-- SUPPLIED MATERIAL follows --

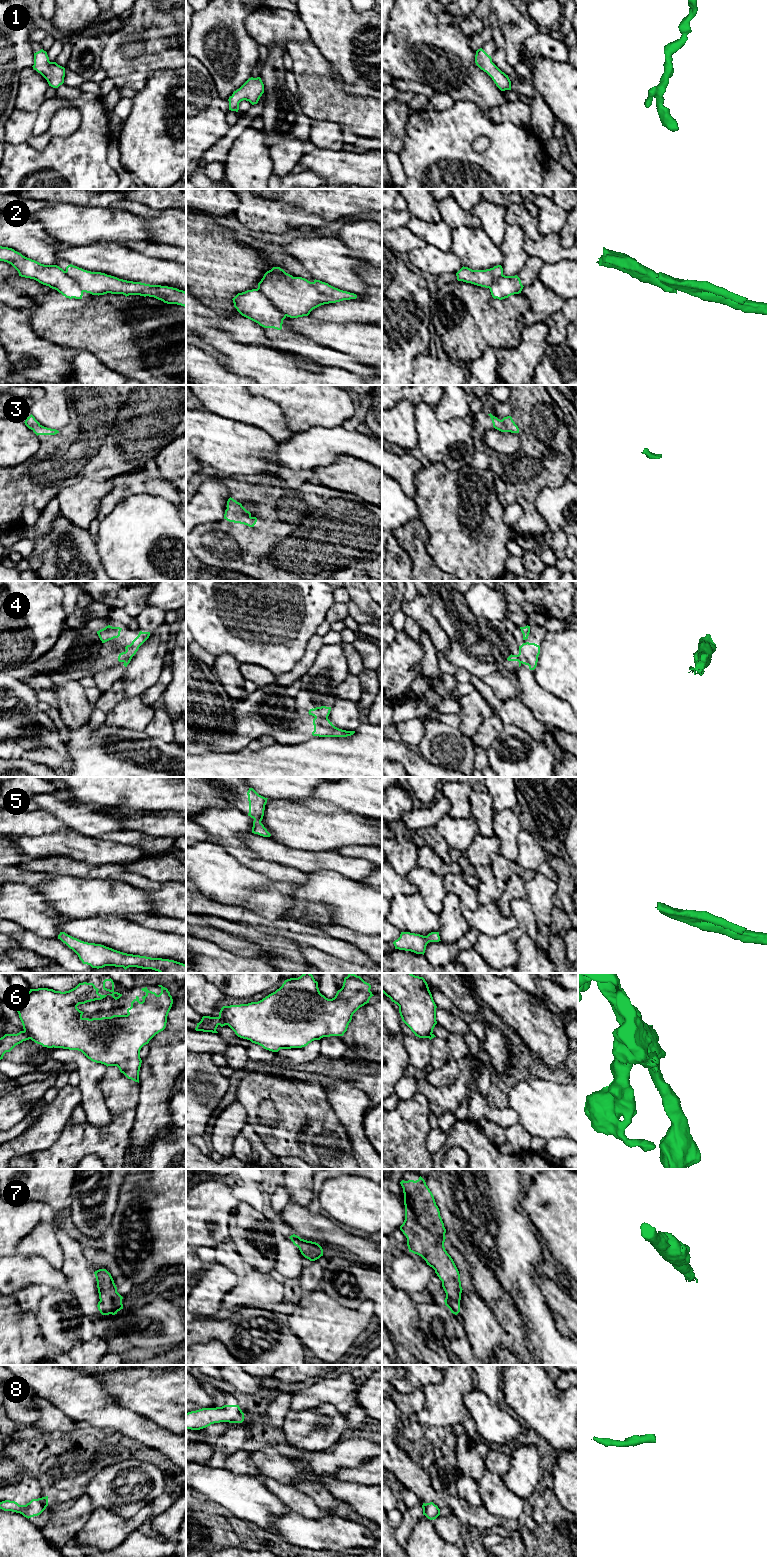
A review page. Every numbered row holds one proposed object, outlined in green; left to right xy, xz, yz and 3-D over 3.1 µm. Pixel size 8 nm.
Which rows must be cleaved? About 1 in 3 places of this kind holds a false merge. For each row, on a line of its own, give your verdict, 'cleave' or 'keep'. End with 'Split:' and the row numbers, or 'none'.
1: keep
2: cleave
3: keep
4: cleave
5: keep
6: cleave
7: keep
8: keep
Split: 2, 4, 6

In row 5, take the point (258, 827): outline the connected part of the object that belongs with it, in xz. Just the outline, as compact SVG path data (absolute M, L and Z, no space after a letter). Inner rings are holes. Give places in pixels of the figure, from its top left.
M249 788L247 795L249 801L248 816L254 819L252 833L258 834L263 837L270 837L271 834L261 823L268 798L259 795L253 788Z

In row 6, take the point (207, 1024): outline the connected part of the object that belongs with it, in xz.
M203 1016L201 1021L197 1023L195 1030L218 1033L216 1029L219 1025L221 1027L226 1025L226 1022L221 1017Z

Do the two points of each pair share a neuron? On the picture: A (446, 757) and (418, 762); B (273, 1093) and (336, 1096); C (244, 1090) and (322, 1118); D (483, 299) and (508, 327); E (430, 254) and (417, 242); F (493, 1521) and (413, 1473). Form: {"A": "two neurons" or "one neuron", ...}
{"A": "two neurons", "B": "two neurons", "C": "one neuron", "D": "one neuron", "E": "two neurons", "F": "one neuron"}

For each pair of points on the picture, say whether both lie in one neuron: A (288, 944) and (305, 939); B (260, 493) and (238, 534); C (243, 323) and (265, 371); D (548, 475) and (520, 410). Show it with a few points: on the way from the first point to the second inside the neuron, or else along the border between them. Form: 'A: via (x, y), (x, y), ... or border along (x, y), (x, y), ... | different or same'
A: border along (274, 936), (290, 938), (302, 945) | different
B: via (247, 494), (238, 503), (238, 521) | same
C: border along (242, 342), (267, 345), (275, 349) | different
D: via (536, 459), (535, 426) | same

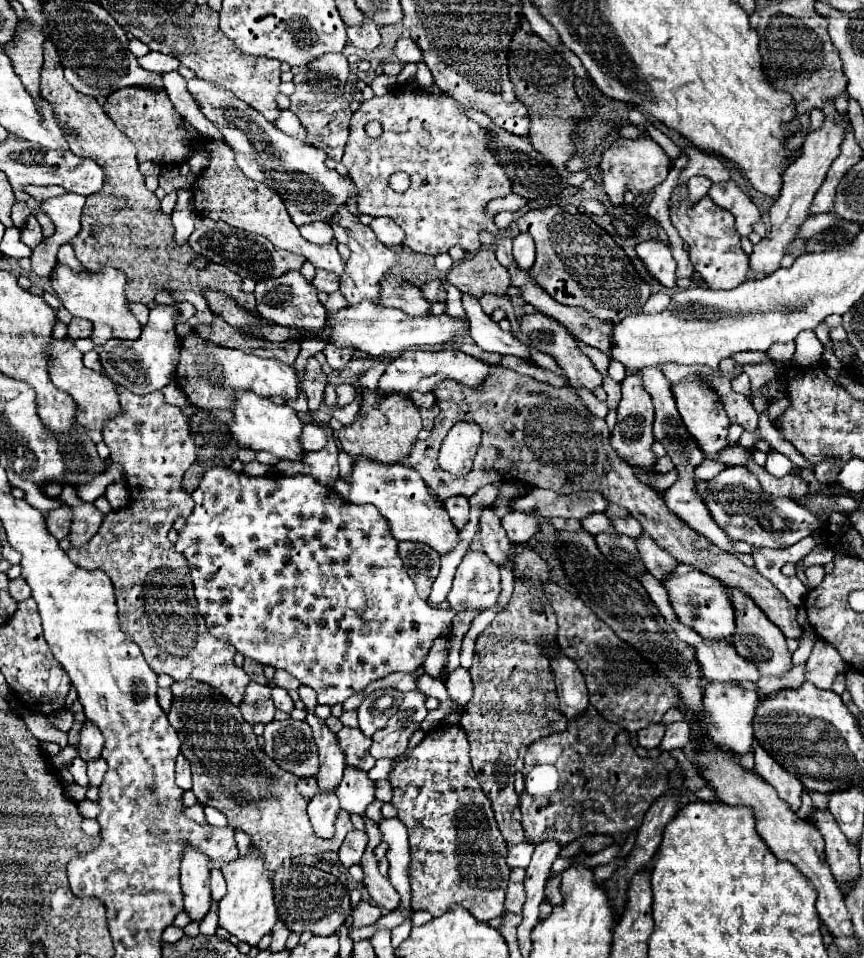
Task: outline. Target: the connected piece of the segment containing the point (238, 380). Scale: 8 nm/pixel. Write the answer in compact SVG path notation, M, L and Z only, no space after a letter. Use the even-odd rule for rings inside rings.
M196 333L182 339L182 353L176 368L176 383L188 395L188 401L202 409L232 409L238 395L254 391L260 397L282 397L284 401L298 399L298 379L292 365L278 359L262 359L246 355L240 349L228 349L212 345L200 339ZM214 351L214 353L212 353ZM210 367L214 367L214 373Z

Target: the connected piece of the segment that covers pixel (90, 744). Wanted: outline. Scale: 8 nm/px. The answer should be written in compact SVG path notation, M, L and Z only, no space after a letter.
M86 721L86 723L82 725L82 731L80 731L80 745L78 745L80 757L82 757L84 761L100 757L102 745L104 745L104 737L102 737L100 729L98 729L92 721Z

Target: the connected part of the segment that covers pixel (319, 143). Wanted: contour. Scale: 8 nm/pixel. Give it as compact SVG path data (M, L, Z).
M298 85L296 91L290 95L290 111L302 121L302 125L308 129L310 133L310 141L312 145L316 145L318 149L324 149L328 153L328 161L326 165L330 169L334 169L340 161L342 161L342 155L344 155L344 145L346 145L346 139L350 135L350 119L352 119L352 109L350 109L350 103L340 97L340 99L334 99L334 101L318 101L316 95L310 91L308 85Z

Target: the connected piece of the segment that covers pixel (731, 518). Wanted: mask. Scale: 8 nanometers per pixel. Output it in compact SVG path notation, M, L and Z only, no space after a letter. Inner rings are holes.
M726 467L714 477L714 487L710 489L710 503L706 503L714 521L726 531L728 537L746 541L756 547L786 549L820 527L816 515L794 503L792 499L776 499L762 491L758 479L744 467Z

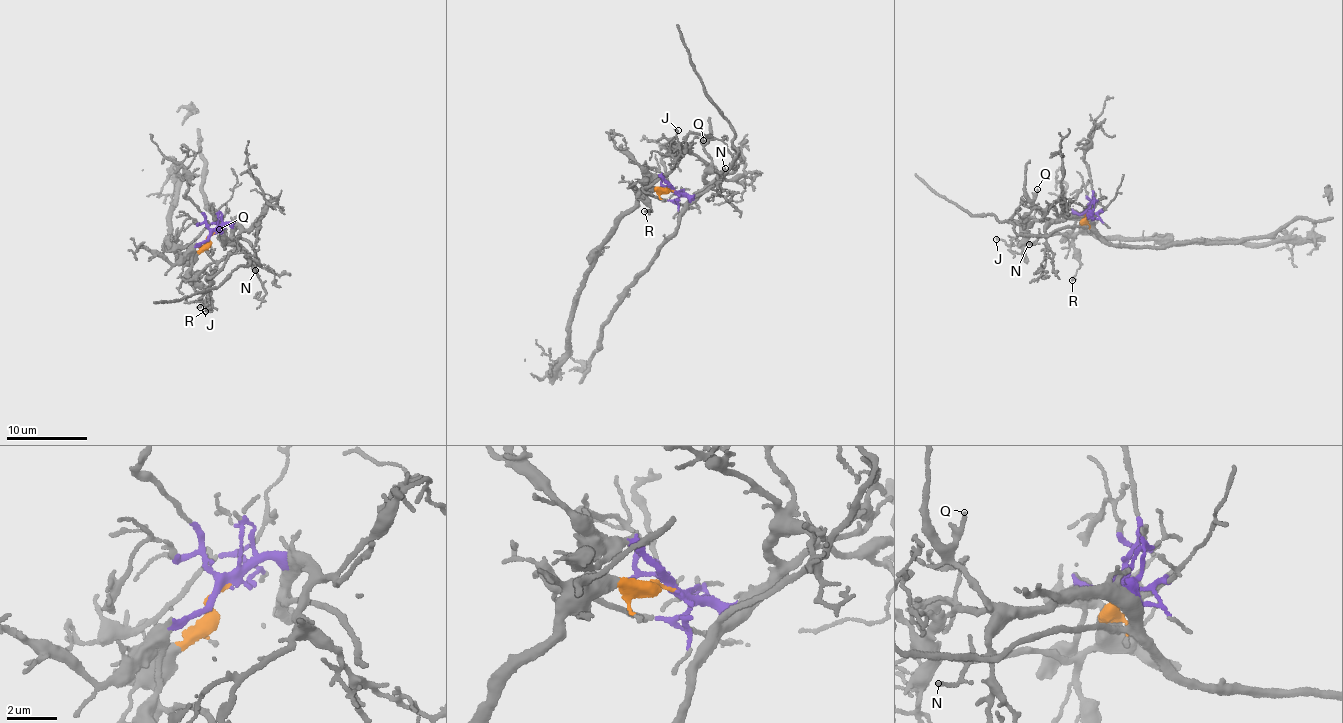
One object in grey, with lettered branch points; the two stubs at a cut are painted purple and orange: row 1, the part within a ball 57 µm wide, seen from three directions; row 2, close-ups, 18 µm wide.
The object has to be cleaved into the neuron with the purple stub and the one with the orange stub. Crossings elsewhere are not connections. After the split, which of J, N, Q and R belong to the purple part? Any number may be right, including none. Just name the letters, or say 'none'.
N, Q

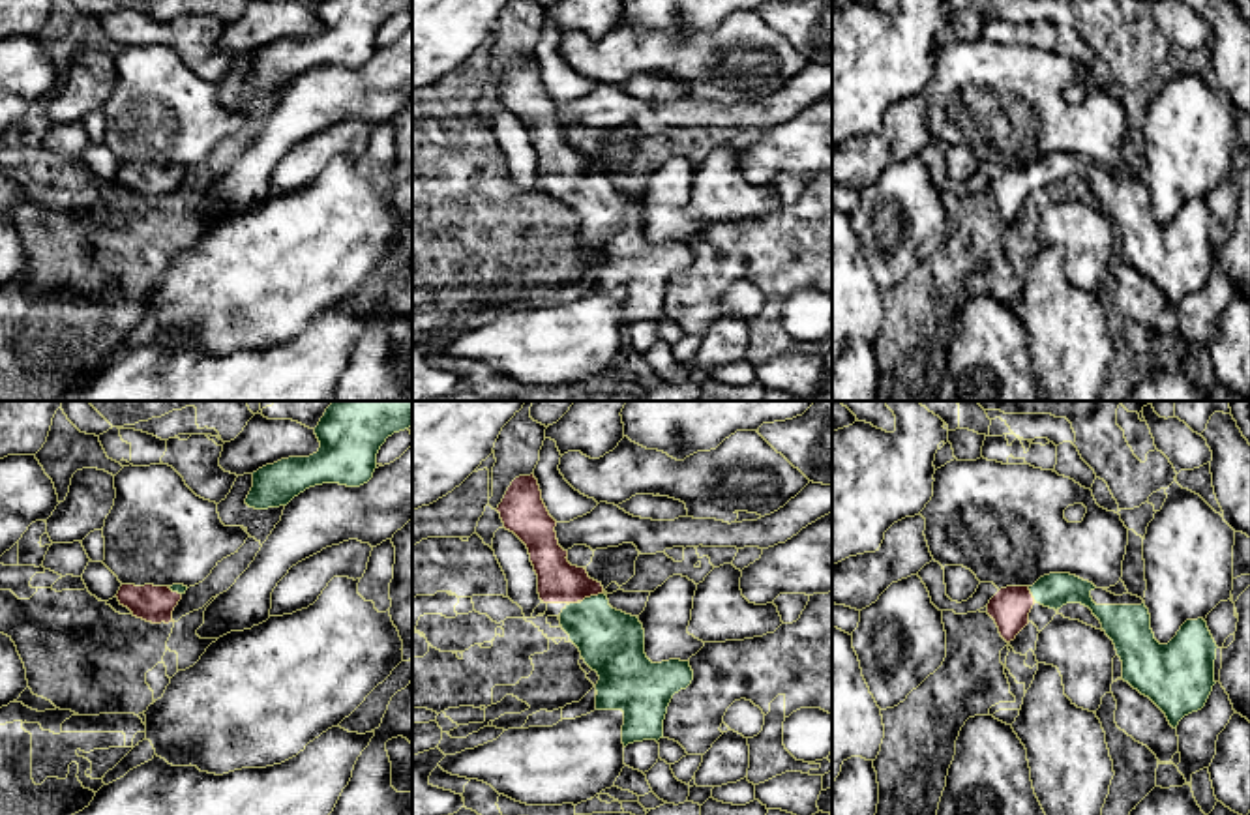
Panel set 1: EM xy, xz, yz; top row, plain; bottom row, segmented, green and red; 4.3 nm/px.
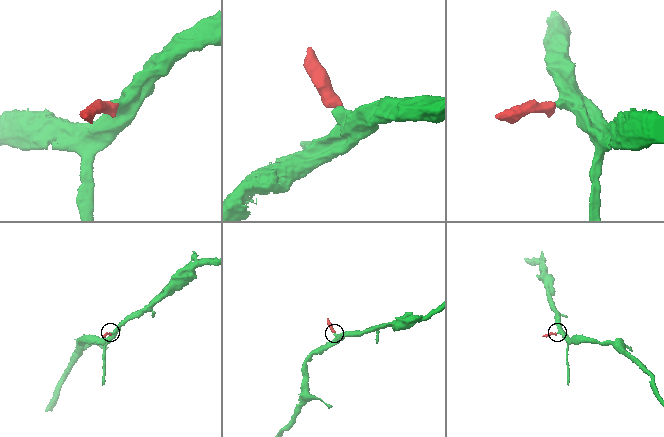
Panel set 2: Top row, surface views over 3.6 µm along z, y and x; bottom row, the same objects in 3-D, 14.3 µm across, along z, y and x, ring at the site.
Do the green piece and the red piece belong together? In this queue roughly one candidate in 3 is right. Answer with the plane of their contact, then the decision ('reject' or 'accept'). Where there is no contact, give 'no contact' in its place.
meets green in xz; accept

-- SUPPLIED MATERIAL concluded --

▸ WHAT THE EXERCISE ASKS
The expected answer is the complete set of entries, copied verbatim, with no pictures.

▸ WORKED SOLUTION
A review page. Every numbered row holds one proposed object, outlined in green; left to right xy, xz, yz and 3-D over 3.1 µm. Pixel size 8 nm.
Which rows must be cleaved? About 1 in 3 places of this kind holds a false merge. For each row, on a line of its own, give your verdict, 'cleave' or 'keep'. End with 'Split:' and the row numbers, or 'none'.
1: keep
2: cleave
3: keep
4: cleave
5: keep
6: cleave
7: keep
8: keep
Split: 2, 4, 6

In row 5, take the point (258, 827): outline the connected part of the object that belongs with it, in xz. Just the outline, as compact SVG path data (absolute M, L and Z, no space after a letter). Inner rings are holes. Give places in pixels of the figure, from its top left.
M249 788L247 795L249 801L248 816L254 819L252 833L258 834L263 837L270 837L271 834L261 823L268 798L259 795L253 788Z

In row 6, take the point (207, 1024): outline the connected part of the object that belongs with it, in xz.
M203 1016L201 1021L197 1023L195 1030L218 1033L216 1029L219 1025L221 1027L226 1025L226 1022L221 1017Z

Do the two points of each pair share a neuron? On the picture: A (446, 757) and (418, 762); B (273, 1093) and (336, 1096); C (244, 1090) and (322, 1118); D (483, 299) and (508, 327); E (430, 254) and (417, 242); F (493, 1521) and (413, 1473). Form: {"A": "two neurons" or "one neuron", ...}
{"A": "two neurons", "B": "two neurons", "C": "one neuron", "D": "one neuron", "E": "two neurons", "F": "one neuron"}

For each pair of points on the picture, say whether both lie in one neuron: A (288, 944) and (305, 939); B (260, 493) and (238, 534); C (243, 323) and (265, 371); D (548, 475) and (520, 410). Show it with a few points: on the way from the first point to the second inside the neuron, or else along the border between them. Form: 'A: via (x, y), (x, y), ... or border along (x, y), (x, y), ... | different or same'
A: border along (274, 936), (290, 938), (302, 945) | different
B: via (247, 494), (238, 503), (238, 521) | same
C: border along (242, 342), (267, 345), (275, 349) | different
D: via (536, 459), (535, 426) | same

Task: outline. Target: the connected piece of the segment containing the point (238, 380). Scale: 8 nm/pixel. Write the answer in compact SVG path notation, M, L and Z only, no space after a letter. Use the even-odd rule for rings inside rings.
M196 333L182 339L182 353L176 368L176 383L188 395L188 401L202 409L232 409L238 395L254 391L260 397L282 397L284 401L298 399L298 379L292 365L278 359L262 359L246 355L240 349L228 349L212 345L200 339ZM214 351L214 353L212 353ZM210 367L214 367L214 373Z

Target: the connected piece of the segment that covers pixel (90, 744). Wanted: outline. Scale: 8 nm/px. The answer should be written in compact SVG path notation, M, L and Z only, no space after a letter.
M86 721L86 723L82 725L82 731L80 731L80 745L78 745L80 757L82 757L84 761L100 757L102 745L104 745L104 737L102 737L100 729L98 729L92 721Z

Target: the connected part of the segment that covers pixel (319, 143). Wanted: contour. Scale: 8 nm/pixel. Give it as compact SVG path data (M, L, Z).
M298 85L296 91L290 95L290 111L302 121L302 125L308 129L310 133L310 141L312 145L316 145L318 149L324 149L328 153L328 161L326 165L330 169L334 169L340 161L342 161L342 155L344 155L344 145L346 145L346 139L350 135L350 119L352 119L352 109L350 109L350 103L340 97L340 99L334 99L334 101L318 101L316 95L310 91L308 85Z

Target: the connected piece of the segment that covers pixel (731, 518). Wanted: mask. Scale: 8 nanometers per pixel. Output it in compact SVG path notation, M, L and Z only, no space after a letter. Inner rings are holes.
M726 467L714 477L714 487L710 489L710 503L706 503L714 521L726 531L728 537L746 541L756 547L786 549L820 527L816 515L794 503L792 499L776 499L762 491L758 479L744 467Z

One object in grey, with lettered branch points; the two stubs at a cut are painted purple and orange: row 1, the part within a ball 57 µm wide, seen from three directions; row 2, close-ups, 18 µm wide.
The object has to be cleaved into the neuron with the purple stub and the one with the orange stub. Crossings elsewhere are not connections. After the split, which of J, N, Q and R belong to the purple part? Any number may be right, including none. Just name the letters, or say 'none'.
N, Q

Panel set 1: EM xy, xz, yz; top row, plain; bottom row, segmented, green and red; 4.3 nm/px.
Panel set 2: Top row, surface views over 3.6 µm along z, y and x; bottom row, the same objects in 3-D, 14.3 µm across, along z, y and x, ring at the site.
Do the green piece and the red piece belong together? In this queue roughly one candidate in 3 is right. Answer with the plane of their contact, then the decision ('reject' or 'accept'). Where there is no contact, give 'no contact' in its place.
meets green in xz; accept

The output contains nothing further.